Saved data entries:
▬▬▬▬▬▬

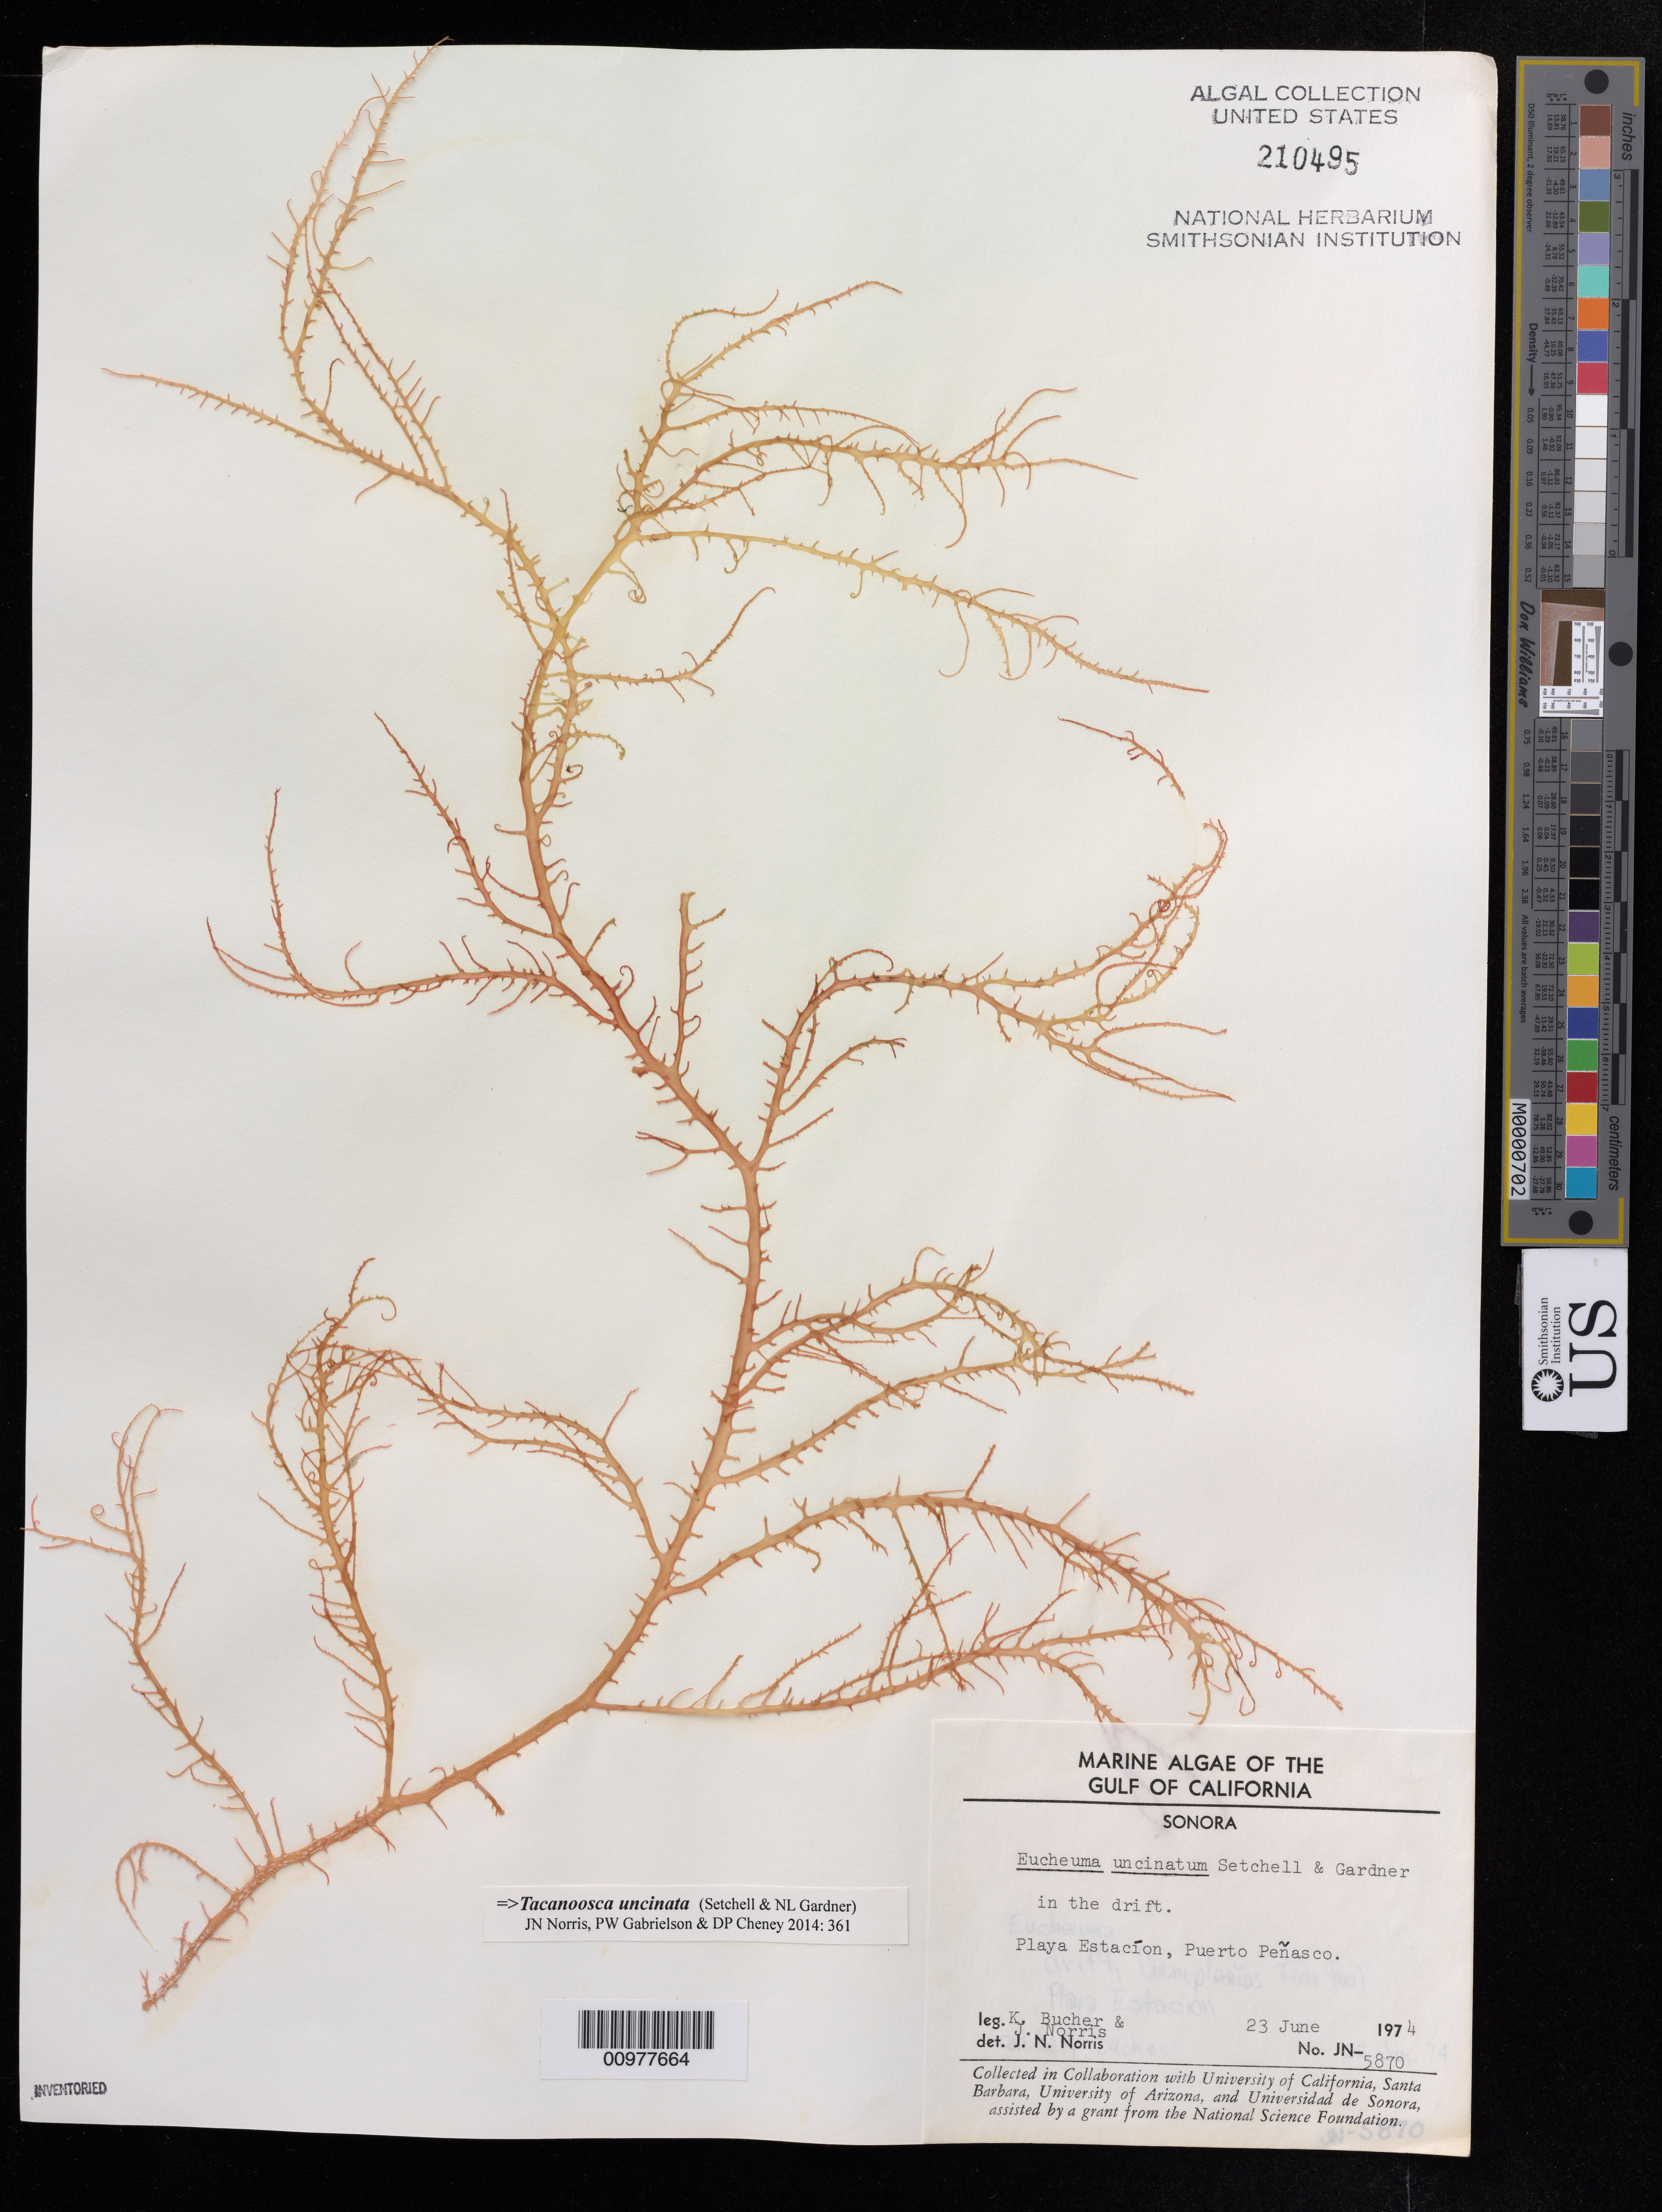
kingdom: Plantae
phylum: Rhodophyta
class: Florideophyceae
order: Gigartinales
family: Solieriaceae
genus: Tacanoosca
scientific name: Tacanoosca uncinata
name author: (Setchell & N.L. Gardner) J.N. Norris et al.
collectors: K. E. Bucher & J. N. Norris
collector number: JN-5870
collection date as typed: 23 Jun 1974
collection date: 1974-06-23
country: Mexico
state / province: Sonora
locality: Playa Estacion, Puerto Penasco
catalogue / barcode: US 210495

▬▬▬▬▬▬

Given problem
Update these lines by replacing "collection date" with "date collected" wherever it occurs, keeping everything else the same. Please leave the picture out of your answer.

Solution to the exercise
kingdom: Plantae
phylum: Rhodophyta
class: Florideophyceae
order: Gigartinales
family: Solieriaceae
genus: Tacanoosca
scientific name: Tacanoosca uncinata
name author: (Setchell & N.L. Gardner) J.N. Norris et al.
collectors: K. E. Bucher & J. N. Norris
collector number: JN-5870
date collected as typed: 23 Jun 1974
date collected: 1974-06-23
country: Mexico
state / province: Sonora
locality: Playa Estacion, Puerto Penasco
catalogue / barcode: US 210495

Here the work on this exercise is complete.